Ob es sich dabei eigentlich um einen Lohnverzicht handelt, denn den Arbeitgebern könnte es wohl egal sein, ob sie das Geld nun in einen der vielen Töpfe einzahlen oder ihren Mitarbeitern auszahlen,
oder ob man das als zusätzliche Besteuerung der Wirtschaft auffasst, wie es deren Vertretungen natürlich hinausposaunen,
Fakt ist, dass wir damit unseren Sozialstaat finanzieren.

Politiker, die also eine Senkung der Lohnnebenkosten beschließen oder gleichzeitig festlegen, woher das Geld dann kommen soll,
demontieren nicht nur Spitäler und Arztpraxen
sondern mindern auch die Mittel der Arbeitslosenversicherung,
des kommunalen Wohnbaus,
die Absicherung der unselbständig Erwerbstätiger gegen die plötzliche Insolvenz ihres Arbeitgebers,
des Kindergeldes und der Absicherung alleinerziehender Mütter gegen zahlungsunwillige Väter.

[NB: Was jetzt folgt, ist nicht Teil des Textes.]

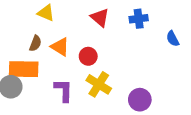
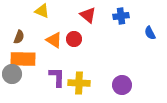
brown semicircle: (35, 43) -> (19, 37), moved
red circle: (88, 56) -> (74, 39), moved
yellow cross: (99, 84) -> (79, 83), moved, turned -30

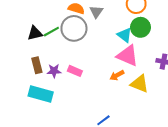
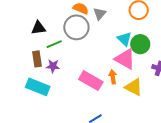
green circle: (140, 27) -> (140, 44), moved
green line: (51, 32) -> (54, 44), moved
pink rectangle: (75, 71) -> (91, 81), moved, size x1.6
orange arrow: (117, 75) -> (113, 77), turned 104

Eu-weit betragen die Lohnnebenkosten im Mittel 31%,  Österreich liegt im oberen Drittel, Deutschland etwa im Mittelfeld, der Anteils  wird aber in den meisten Ländern seit Jahren unter dem Argument der Wettbewerbsfähigkeit zur Freude der Arbeitgeber langsam reduziert.
Wenn schon die Mehrheit der Betroffenen nicht erkennen will, das ohne gesicherter Gegenfinanzierung ihr soziales Netz immer mehr durch hängt, sollten vielleicht die im Gesundheitssystem Tätigen erkennen, woher u.a. der immer größere Kostendruck an ihrem Arbeitsplatz kommt.